Report every line below that contains the string "vagas", copying each such line in full. Case counts.

DATASET EXCERPTS:
------------------------------------------------

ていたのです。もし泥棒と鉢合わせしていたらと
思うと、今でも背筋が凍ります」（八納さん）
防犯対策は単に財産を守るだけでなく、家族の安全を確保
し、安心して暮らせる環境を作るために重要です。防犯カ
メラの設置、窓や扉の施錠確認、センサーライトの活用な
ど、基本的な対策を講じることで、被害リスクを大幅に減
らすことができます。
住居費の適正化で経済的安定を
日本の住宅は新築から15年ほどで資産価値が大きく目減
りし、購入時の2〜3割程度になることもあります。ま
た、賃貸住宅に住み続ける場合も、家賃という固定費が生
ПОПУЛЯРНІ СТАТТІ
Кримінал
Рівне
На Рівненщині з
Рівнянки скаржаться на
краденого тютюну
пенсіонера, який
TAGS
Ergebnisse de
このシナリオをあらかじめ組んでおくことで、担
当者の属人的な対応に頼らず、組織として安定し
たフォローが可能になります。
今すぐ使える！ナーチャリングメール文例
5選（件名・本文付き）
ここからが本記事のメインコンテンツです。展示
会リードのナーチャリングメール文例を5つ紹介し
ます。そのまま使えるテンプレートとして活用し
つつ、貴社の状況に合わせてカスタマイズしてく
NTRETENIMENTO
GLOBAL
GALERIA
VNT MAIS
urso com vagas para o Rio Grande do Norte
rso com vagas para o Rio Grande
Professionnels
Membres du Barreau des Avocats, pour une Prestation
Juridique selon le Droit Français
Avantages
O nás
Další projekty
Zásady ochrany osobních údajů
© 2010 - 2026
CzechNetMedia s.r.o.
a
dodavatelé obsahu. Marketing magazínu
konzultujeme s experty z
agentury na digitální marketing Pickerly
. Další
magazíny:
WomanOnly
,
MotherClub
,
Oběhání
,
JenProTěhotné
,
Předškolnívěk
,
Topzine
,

------------------------------------------------

EXERCISE OUTPUT:
urso com vagas para o Rio Grande do Norte
rso com vagas para o Rio Grande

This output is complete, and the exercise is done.